**What to produce**
Write out again, exactly, the lines below starting at the one with "ring dip: (219, 235)" and ending at the one with "pinky tip: (806, 579)".

**Provided entries**
****************************************
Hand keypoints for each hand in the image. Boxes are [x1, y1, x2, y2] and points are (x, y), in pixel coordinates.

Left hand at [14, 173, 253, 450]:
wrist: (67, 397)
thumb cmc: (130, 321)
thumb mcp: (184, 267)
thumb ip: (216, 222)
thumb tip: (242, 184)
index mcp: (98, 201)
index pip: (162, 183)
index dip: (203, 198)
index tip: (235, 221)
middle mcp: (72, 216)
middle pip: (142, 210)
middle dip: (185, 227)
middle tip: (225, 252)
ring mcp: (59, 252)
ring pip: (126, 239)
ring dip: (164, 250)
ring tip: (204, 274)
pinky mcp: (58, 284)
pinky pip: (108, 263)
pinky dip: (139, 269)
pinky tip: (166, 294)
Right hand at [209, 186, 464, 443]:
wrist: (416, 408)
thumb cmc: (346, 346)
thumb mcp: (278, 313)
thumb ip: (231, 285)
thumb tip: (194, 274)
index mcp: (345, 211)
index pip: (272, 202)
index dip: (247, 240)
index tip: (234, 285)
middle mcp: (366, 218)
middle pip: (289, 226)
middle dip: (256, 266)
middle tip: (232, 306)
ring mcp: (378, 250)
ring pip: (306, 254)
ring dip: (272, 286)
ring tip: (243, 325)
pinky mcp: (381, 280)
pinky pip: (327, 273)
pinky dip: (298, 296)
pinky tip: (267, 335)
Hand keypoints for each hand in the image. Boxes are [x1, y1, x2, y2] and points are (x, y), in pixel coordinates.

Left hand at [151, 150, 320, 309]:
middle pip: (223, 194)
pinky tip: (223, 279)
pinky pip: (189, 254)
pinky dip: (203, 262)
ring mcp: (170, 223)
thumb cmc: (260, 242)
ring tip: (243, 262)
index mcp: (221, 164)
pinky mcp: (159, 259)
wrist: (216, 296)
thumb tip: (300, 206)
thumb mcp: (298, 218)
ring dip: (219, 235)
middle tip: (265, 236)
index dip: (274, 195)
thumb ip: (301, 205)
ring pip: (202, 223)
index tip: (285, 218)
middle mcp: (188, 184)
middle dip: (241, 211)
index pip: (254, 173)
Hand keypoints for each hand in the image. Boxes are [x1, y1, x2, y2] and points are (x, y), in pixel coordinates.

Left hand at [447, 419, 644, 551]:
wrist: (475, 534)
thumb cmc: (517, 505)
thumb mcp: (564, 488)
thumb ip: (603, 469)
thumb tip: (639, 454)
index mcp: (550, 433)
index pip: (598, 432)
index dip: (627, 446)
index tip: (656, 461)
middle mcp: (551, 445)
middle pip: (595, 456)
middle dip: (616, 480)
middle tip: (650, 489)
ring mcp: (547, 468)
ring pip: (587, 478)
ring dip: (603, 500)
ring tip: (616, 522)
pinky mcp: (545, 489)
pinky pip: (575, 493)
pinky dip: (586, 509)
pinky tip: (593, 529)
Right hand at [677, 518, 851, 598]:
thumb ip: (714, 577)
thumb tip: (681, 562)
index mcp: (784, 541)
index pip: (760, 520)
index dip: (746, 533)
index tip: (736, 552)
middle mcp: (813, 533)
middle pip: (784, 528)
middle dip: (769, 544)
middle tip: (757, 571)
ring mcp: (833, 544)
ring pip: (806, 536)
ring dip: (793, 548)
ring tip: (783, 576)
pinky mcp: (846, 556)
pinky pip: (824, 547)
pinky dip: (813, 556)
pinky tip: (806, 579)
****************************************
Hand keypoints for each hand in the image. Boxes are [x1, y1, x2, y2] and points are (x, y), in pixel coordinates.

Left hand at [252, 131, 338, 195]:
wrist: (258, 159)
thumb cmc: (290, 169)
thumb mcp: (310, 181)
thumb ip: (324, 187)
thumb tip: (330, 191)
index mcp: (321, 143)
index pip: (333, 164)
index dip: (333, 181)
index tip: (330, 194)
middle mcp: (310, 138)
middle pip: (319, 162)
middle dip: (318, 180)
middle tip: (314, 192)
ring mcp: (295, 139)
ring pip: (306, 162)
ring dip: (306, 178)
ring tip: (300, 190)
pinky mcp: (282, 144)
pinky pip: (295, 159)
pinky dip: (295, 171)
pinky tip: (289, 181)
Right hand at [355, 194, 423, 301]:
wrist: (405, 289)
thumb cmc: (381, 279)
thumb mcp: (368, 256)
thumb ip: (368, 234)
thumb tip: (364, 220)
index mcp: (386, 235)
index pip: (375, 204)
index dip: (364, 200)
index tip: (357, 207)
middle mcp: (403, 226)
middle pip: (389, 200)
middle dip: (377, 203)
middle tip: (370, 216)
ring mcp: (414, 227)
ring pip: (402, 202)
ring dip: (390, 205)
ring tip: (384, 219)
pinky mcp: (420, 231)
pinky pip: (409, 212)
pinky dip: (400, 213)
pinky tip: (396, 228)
****************************************
**Answer for this exercise**
ring dip: (219, 235)
middle tip: (265, 236)
index dip: (274, 195)
thumb ip: (301, 205)
ring pip: (202, 223)
index tip: (285, 218)
middle mcp: (188, 184)
middle dip: (241, 211)
index pip: (254, 173)
Hand keypoints for each hand in the image. Boxes are [x1, y1, x2, y2] and points are (x, y), in pixel coordinates.

Left hand at [447, 419, 644, 551]:
wrist: (475, 534)
thumb cmc: (517, 505)
thumb mcp: (564, 488)
thumb ip: (603, 469)
thumb tip: (639, 454)
index mcp: (550, 433)
index pip: (598, 432)
index dip: (627, 446)
index tip: (656, 461)
middle mcp: (551, 445)
middle pip: (595, 456)
middle dip: (616, 480)
middle tip: (650, 489)
ring mcp: (547, 468)
ring pip: (587, 478)
ring dip: (603, 500)
ring tip: (616, 522)
pinky mcp: (545, 489)
pinky pip: (575, 493)
pinky dip: (586, 509)
pinky tip: (593, 529)
Right hand at [677, 518, 851, 598]:
thumb ip: (714, 577)
thumb tip: (681, 562)
index mcp: (784, 541)
index pip: (760, 520)
index dip: (746, 533)
index tip: (736, 552)
middle mcp: (813, 533)
middle pip: (784, 528)
middle dip: (769, 544)
middle tip: (757, 571)
ring mcp: (833, 544)
ring pip: (806, 536)
ring dip: (793, 548)
ring tip: (783, 576)
pinky mcp: (846, 556)
pinky pip: (824, 547)
pinky dip: (813, 556)
pinky tip: (806, 579)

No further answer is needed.